Work order:
When you reproduce these records, keep every word exactly and drop the images.

Collected data
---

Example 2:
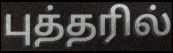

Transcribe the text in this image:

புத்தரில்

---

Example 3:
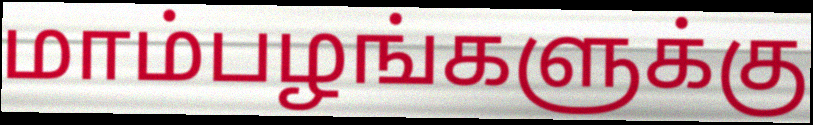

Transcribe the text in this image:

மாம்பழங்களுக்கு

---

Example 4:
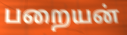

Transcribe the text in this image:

Result:
---

Example 2:

Transcribe the text in this image:

புத்தரில்

---

Example 3:

Transcribe the text in this image:

மாம்பழங்களுக்கு

---

Example 4:

Transcribe the text in this image:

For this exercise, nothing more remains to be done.